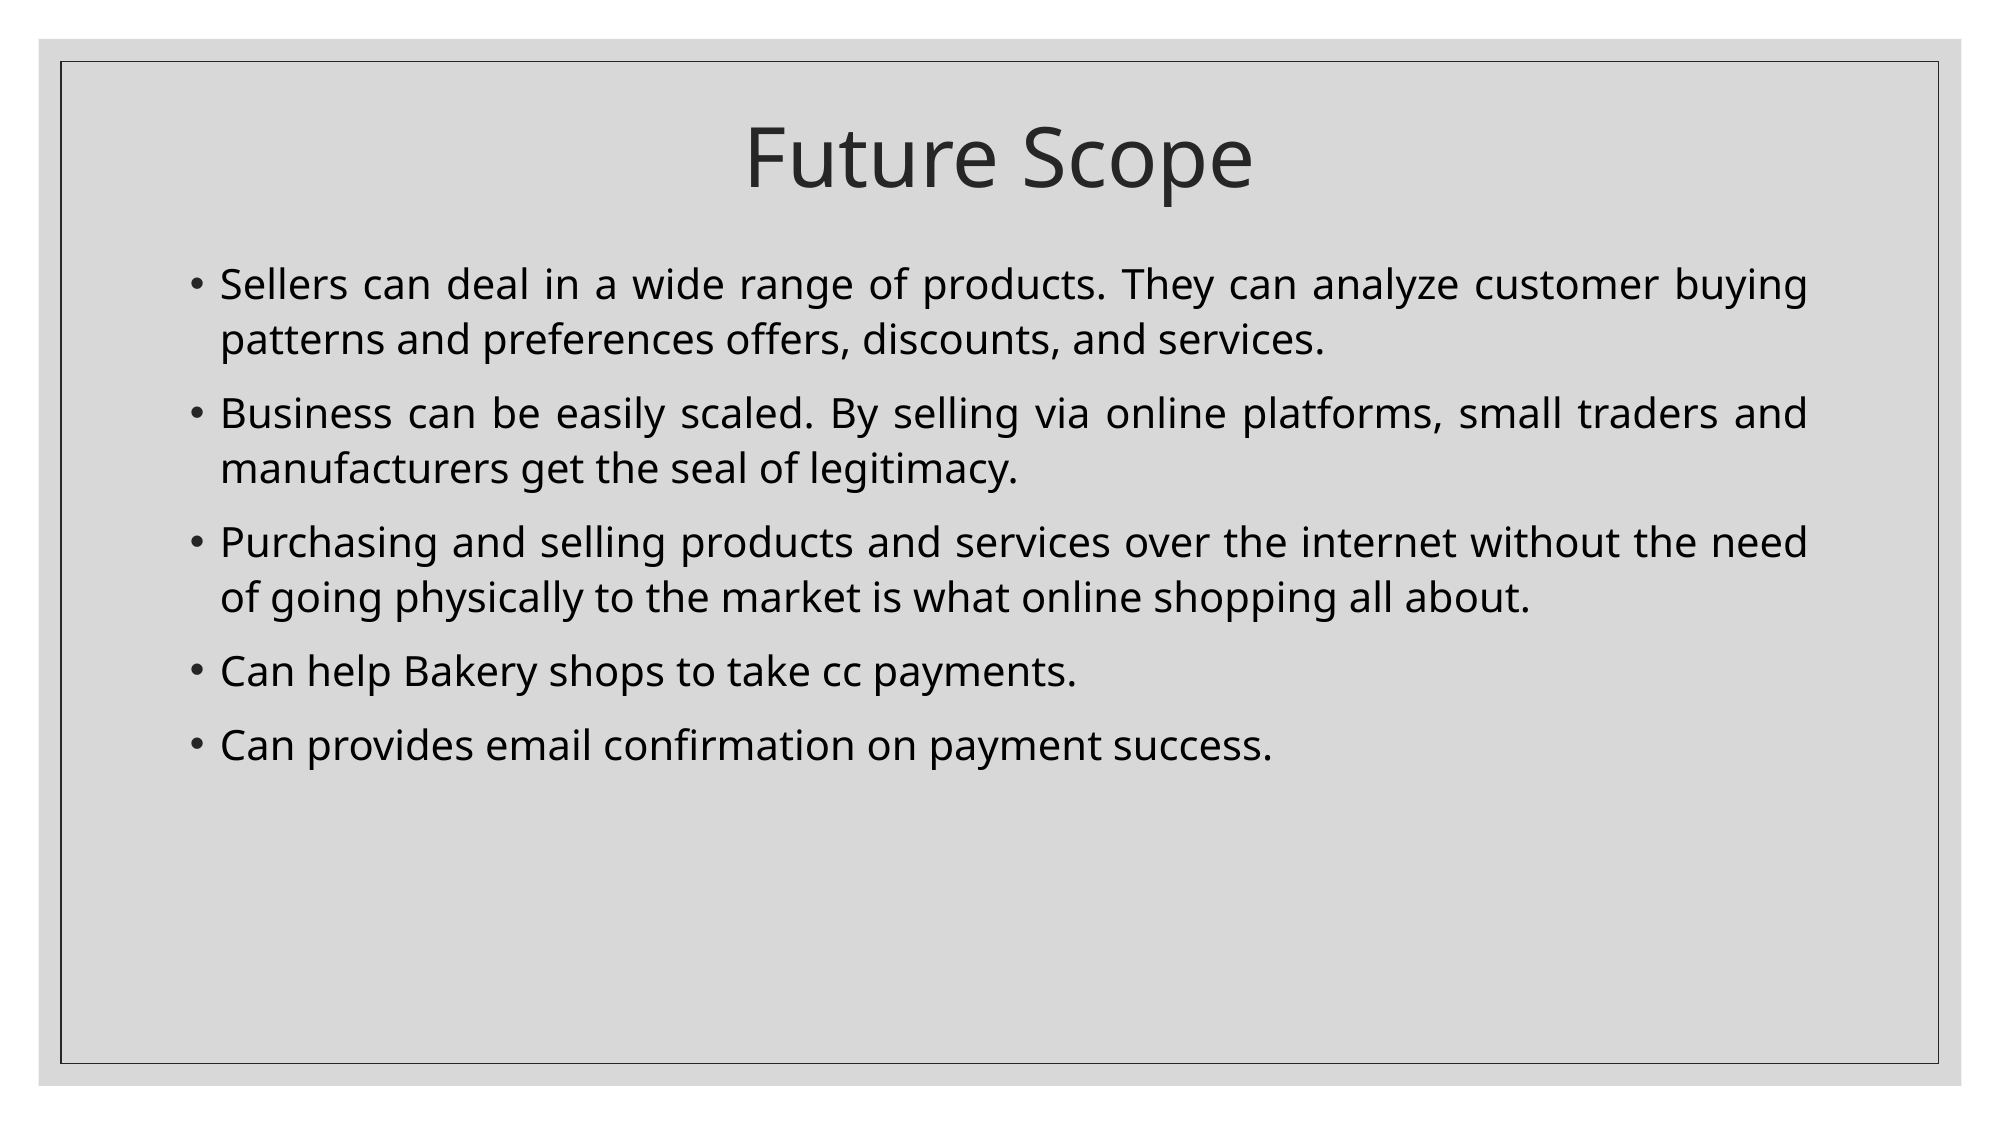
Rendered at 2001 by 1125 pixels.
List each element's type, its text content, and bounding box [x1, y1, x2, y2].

title Future Scope [174, 90, 1825, 231]
list Sellers can deal in a wide range of products. They can analyze customer buying patterns and preferences offers, discounts, and services. Business can be easily scaled. By selling via online platforms, small traders and manufacturers get the seal of legitimacy. Purchasing and selling products and services over the internet without the need of going physically to the market is what online shopping all about. Can help Bakery shops to take cc payments. Can provides email confirmation on payment success. [174, 245, 1825, 977]
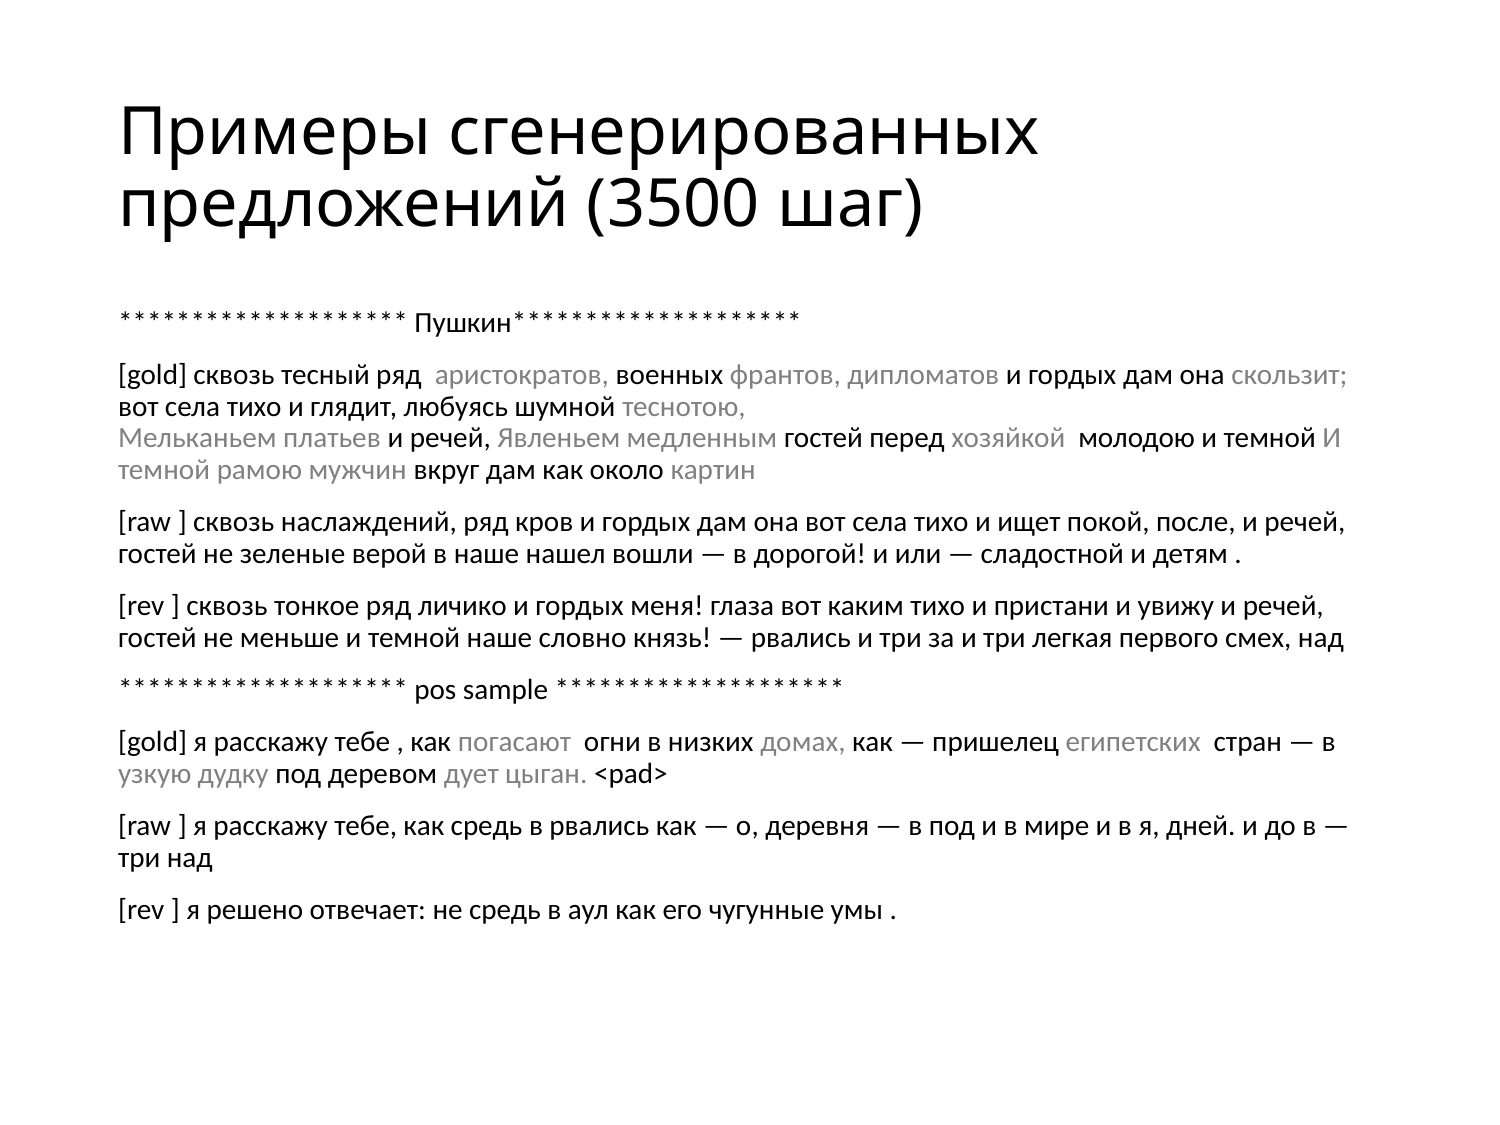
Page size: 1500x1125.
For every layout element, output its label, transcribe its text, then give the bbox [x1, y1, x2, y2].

title Примеры сгенерированных предложений (3500 шаг) [103, 59, 1397, 278]
list ******************** Пушкин******************** [gold] сквозь тесный ряд аристократов, военных франтов, дипломатов и гордых дам она скользит; вот села тихо и глядит, любуясь шумной теснотою, Мельканьем платьев и речей, Явленьем медленным гостей перед хозяйкой молодою и темной И темной рамою мужчин вкруг дам как около картин [raw ] сквозь наслаждений, ряд кров и гордых дам она вот села тихо и ищет покой, после, и речей, гостей не зеленые верой в наше нашел вошли — в дорогой! и или — сладостной и детям . [rev ] сквозь тонкое ряд личико и гордых меня! глаза вот каким тихо и пристани и увижу и речей, гостей не меньше и темной наше словно князь! — рвались и три за и три легкая первого смех, над ******************** pos sample ******************** [gold] я расскажу тебе , как погасают огни в низких домах, как — пришелец египетских стран — в узкую дудку под деревом дует цыган. <pad> [raw ] я расскажу тебе, как средь в рвались как — о, деревня — в под и в мире и в я, дней. и до в — три над [rev ] я решено отвечает: не средь в аул как его чугунные умы . [103, 299, 1397, 1014]
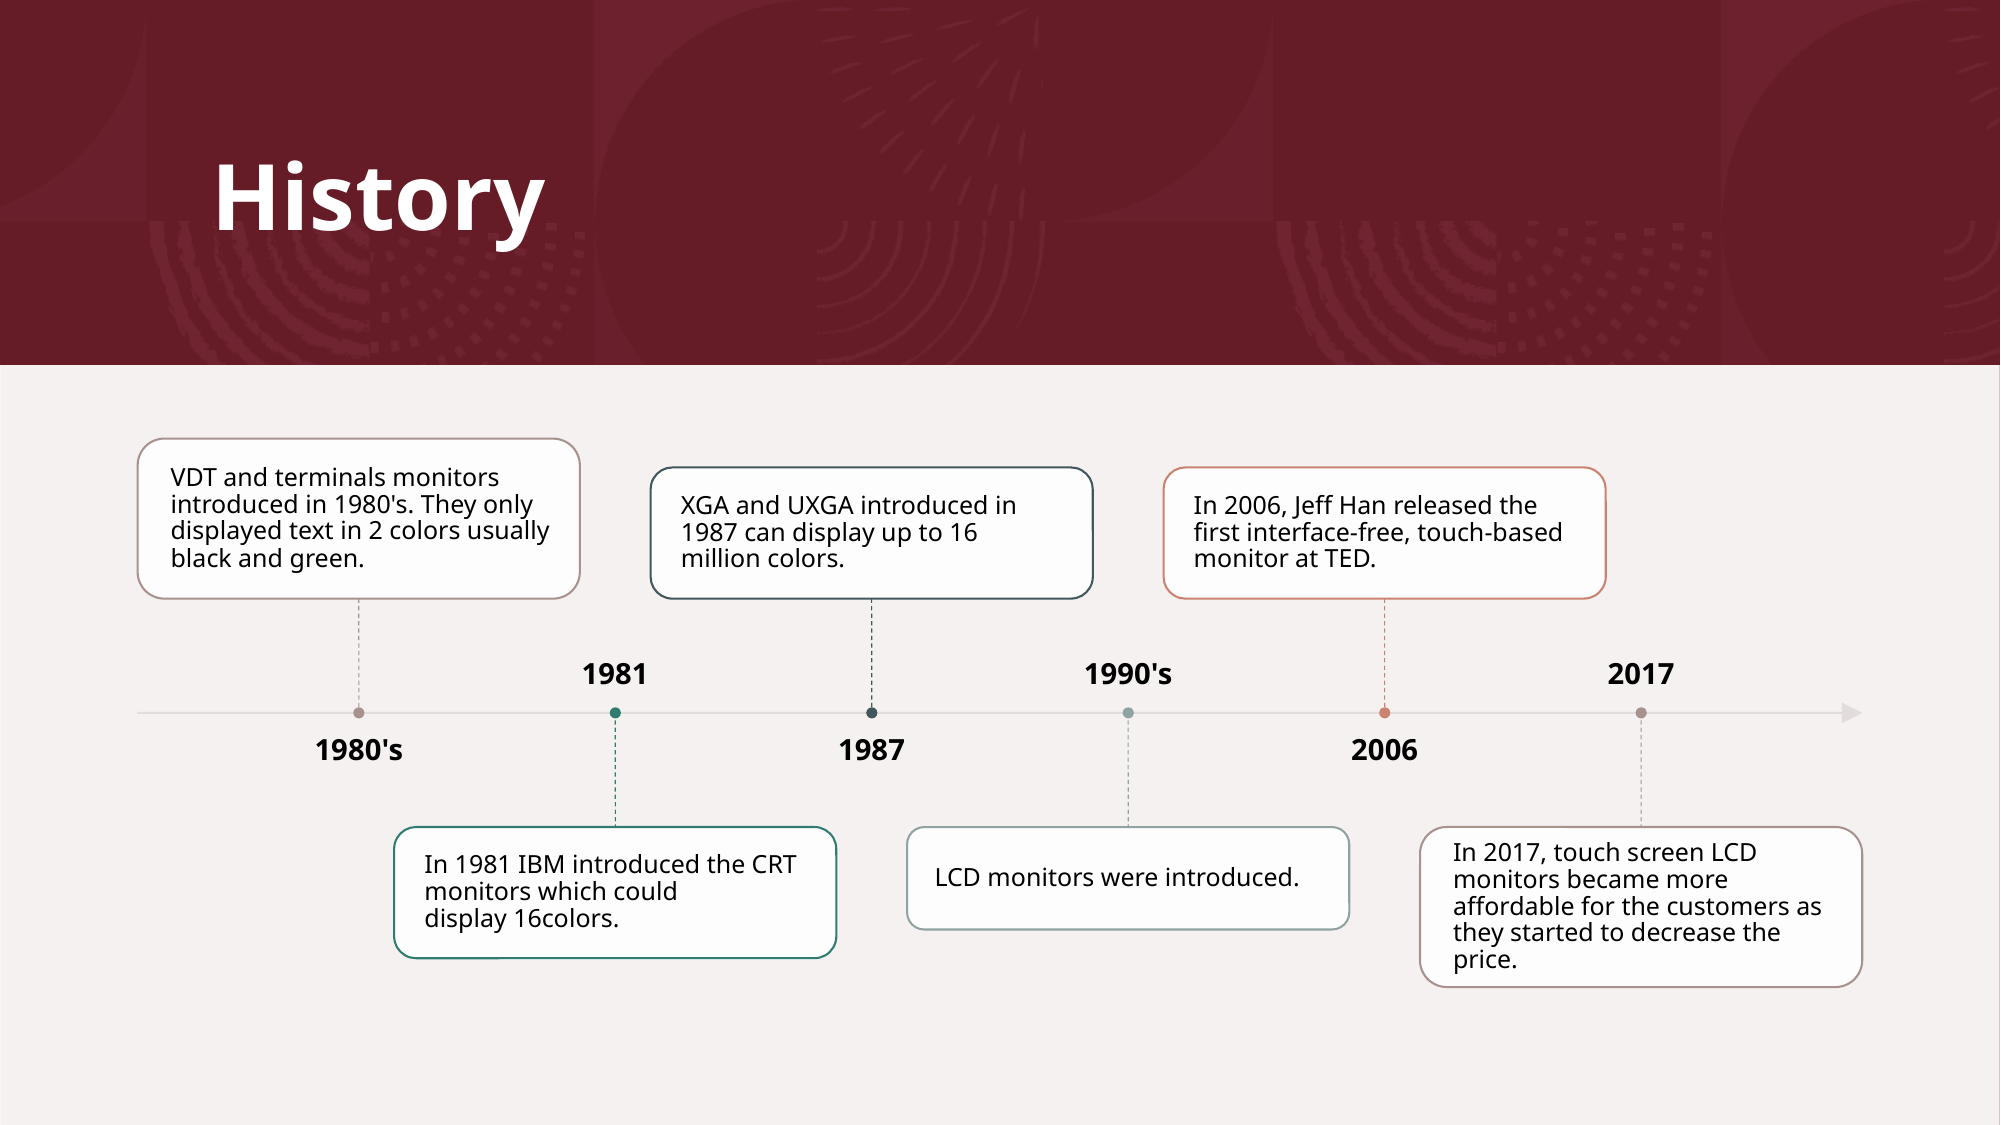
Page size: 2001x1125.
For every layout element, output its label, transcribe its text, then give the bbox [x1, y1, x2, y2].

title History [196, 62, 1838, 325]
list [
***
Work item> Output every entry exactly as given; pictures are not part of the copy.

Answer section>
Rendered at 2001 by 1125 pixels.
List each element's type, its text content, and bounding box [x1, y1, x2, y2].

title Future Scope [174, 90, 1825, 231]
list Sellers can deal in a wide range of products. They can analyze customer buying patterns and preferences offers, discounts, and services. Business can be easily scaled. By selling via online platforms, small traders and manufacturers get the seal of legitimacy. Purchasing and selling products and services over the internet without the need of going physically to the market is what online shopping all about. Can help Bakery shops to take cc payments. Can provides email confirmation on payment success. [174, 245, 1825, 977]
Page size: 1500x1125.
For every layout element, output its label, transcribe its text, then give the bbox [x1, y1, x2, y2].

title Примеры сгенерированных предложений (3500 шаг) [103, 59, 1397, 278]
list ******************** Пушкин******************** [gold] сквозь тесный ряд аристократов, военных франтов, дипломатов и гордых дам она скользит; вот села тихо и глядит, любуясь шумной теснотою, Мельканьем платьев и речей, Явленьем медленным гостей перед хозяйкой молодою и темной И темной рамою мужчин вкруг дам как около картин [raw ] сквозь наслаждений, ряд кров и гордых дам она вот села тихо и ищет покой, после, и речей, гостей не зеленые верой в наше нашел вошли — в дорогой! и или — сладостной и детям . [rev ] сквозь тонкое ряд личико и гордых меня! глаза вот каким тихо и пристани и увижу и речей, гостей не меньше и темной наше словно князь! — рвались и три за и три легкая первого смех, над ******************** pos sample ******************** [gold] я расскажу тебе , как погасают огни в низких домах, как — пришелец египетских стран — в узкую дудку под деревом дует цыган. <pad> [raw ] я расскажу тебе, как средь в рвались как — о, деревня — в под и в мире и в я, дней. и до в — три над [rev ] я решено отвечает: не средь в аул как его чугунные умы . [103, 299, 1397, 1014]
Page size: 2001x1125.
For every layout element, output its label, transcribe its text, then give the bbox [x1, y1, x2, y2].

title History [196, 62, 1838, 325]
list [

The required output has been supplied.